I’m new to the milspouse blogging community, but what I’ve seen so far is that they lift each other up. They struggle together. Cry together. Laugh together. Grieve together. Give each other strength. I’m excited to write and share in this unique and endearing community.
And why did I decide to start blogging? I too, have a story to tell. We’re a PT (part-time) military family with a three year old daughter. I’ve spent the past two hours attempting to get her to sleep because she misses her Daddy. I miss her Daddy.
My husband is in the Army National Guard, and typically juggles his full time job (law enforcement, lots of overtime) in addition to his commitments in the guard (drill station is a few hours away). However, as soon as those Title 10 orders are signed, we’re thrown into the full-time military world without the feeling of the full-time support.
PT MilSpouses have very few (if any) local resources, as we’re usually stuck in a civilian world that doesn’t understand us. In communities that don’t even know that they have MilSpouses. We don’t have the protection of a base, or the convenience of having a fellow MilSpouse close by. I don’t even know a single wife of any of the soldiers currently deployed with my husband, who is serving his second tour. Well, I know one – but her husband isn’t “with” my husband.
Please know that in no way, shape, or form am I discounting the full-time MilSpouses. I love you. I respect you. But, that’s not my life. That’s not the life of thousands of military spouses who live in the civilian world, and are thrown into the military world when a deployment comes crashing into their life.
The day those title 10 papers come in, we’re thrown into full-time military life. The day they’re back, we’re thrown into part-time military life with the additional pressures of full-time civilian world.
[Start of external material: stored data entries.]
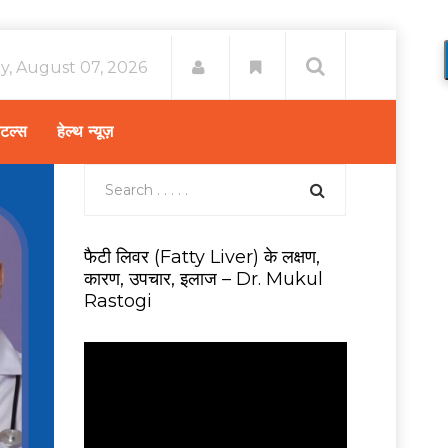
ay, August 07, 2026
िटल्स
हेल्थ न्यूज़
फैटी लिवर (Fatty Liver) के लक्षण,
कारण, उपचार, इलाज – Dr. Mukul
Rastogi
V
i
d
e
o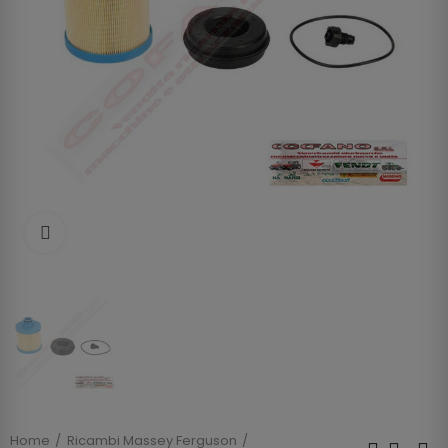
Clicca per allargare
Home
Ricambi Massey Ferguson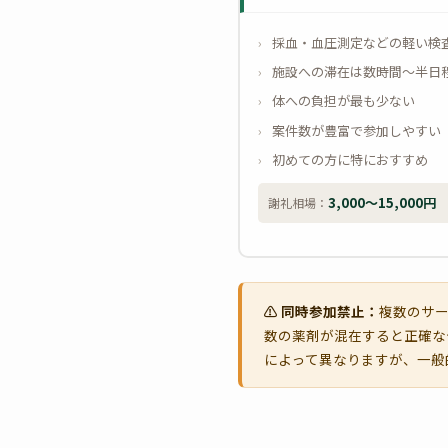
採血・血圧測定などの軽い検
施設への滞在は数時間〜半日
体への負担が最も少ない
案件数が豊富で参加しやすい
初めての方に特におすすめ
3,000〜15,000円
謝礼相場：
⚠️ 同時参加禁止：
複数のサー
数の薬剤が混在すると正確な
によって異なりますが、一般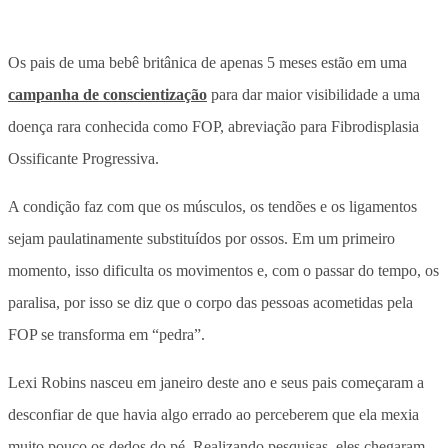
Os pais de uma bebê britânica de apenas 5 meses estão em uma
campanha de conscientização
para dar maior visibilidade a uma
doença rara conhecida como FOP, abreviação para Fibrodisplasia
Ossificante Progressiva.
A condição faz com que os músculos, os tendões e os ligamentos
sejam paulatinamente substituídos por ossos. Em um primeiro
momento, isso dificulta os movimentos e, com o passar do tempo, os
paralisa, por isso se diz que o corpo das pessoas acometidas pela
FOP se transforma em “pedra”.
Lexi Robins nasceu em janeiro deste ano e seus pais começaram a
desconfiar de que havia algo errado ao perceberem que ela mexia
muito pouco os dedos do pé. Realizando pesquisas, eles chegaram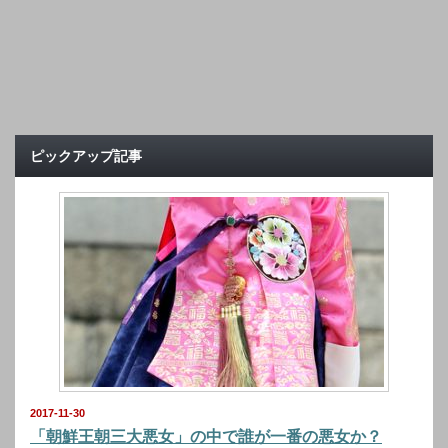
ピックアップ記事
2017-11-30
「朝鮮王朝三大悪女」の中で誰が一番の悪女か？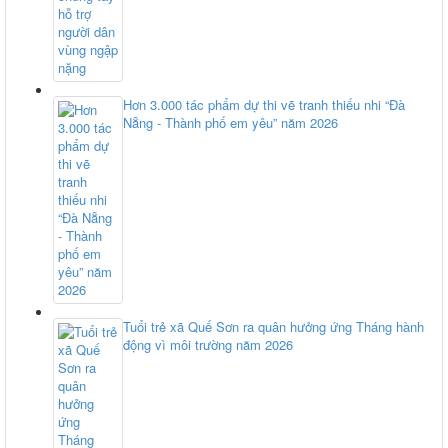
Hơn 3.000 tác phẩm dự thi vẽ tranh thiếu nhi “Đà
Nẵng - Thành phố em yêu” năm 2026
Tuổi trẻ xã Quế Sơn ra quân hưởng ứng Tháng hành
động vì môi trường năm 2026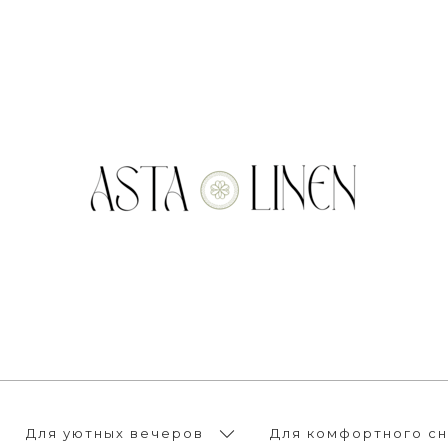
Для уютных вечеров
Для комфортного сн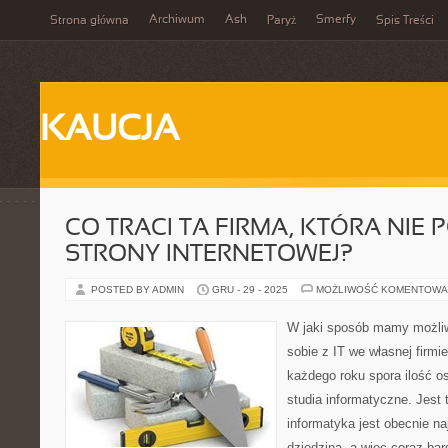
Archiwum
Ash
Smerfy
Strona główna
Paryż
Spis Treści
KAUCJA
CO TRACI TA FIRMA, KTÓRA NIE 
STRONY INTERNETOWEJ?
POSTED BY ADMIN
GRU - 29 - 2025
MOŻLIWOŚĆ KOMENTOWA
W jaki sposób mamy możliw
sobie z IT we własnej firm
każdego roku spora ilość os
studia informatyczne. Jest 
informatyka jest obecnie na
dziedziną, a więc coraz bar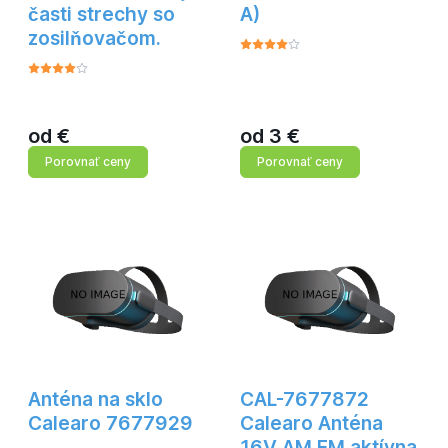
časti strechy so
A)
zosilňovačom.
od
€
od
3
€
Porovnať ceny
Porovnať ceny
Anténa na sklo
CAL-7677872
Calearo 7677929
Calearo Anténa
16V AM FM aktívna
I reached out to a fellow PT MilFam, and told them of my new found calling to write to and for the PT Military community. This was the husband’s response (serves in Air National Guard):
“I couldn’t think of a single example I’ve seen or heard recommended for Guard/Reserve specific families. That is astonishing considering how unique the experience is for part-timers.”
Yes, our experiences are different. Our struggles are different. Our transitions are different. But our love and sacrifice during deployments is the same. I want to write and talk about the unique set of challenges that present us in this PT Military lifestyle, and make sure that you know you are not alone.
Even if no one reads my blog, it helps me to process the struggles of my own life. It helps to know that maybe, just maybe, my experiences can help someone going through what I’m going through.
I don’t know about you, but my husband is the person that I talk to the most. Well, he’s gone and communications with him are sporadic, unclear, and never guaranteed. I still need someone to listen. I still need someone to understand. I need to know I’m not alone. As August McLaughlin puts so perfectly, “I hope you’ll also take time to celebrate the freedom we have to put words on the page. Through our thoughts and stories, we can entertain, inspire, educate and change the world.”
So, I’m exercising my right to write by being a (PT) MilSpouse Blogger.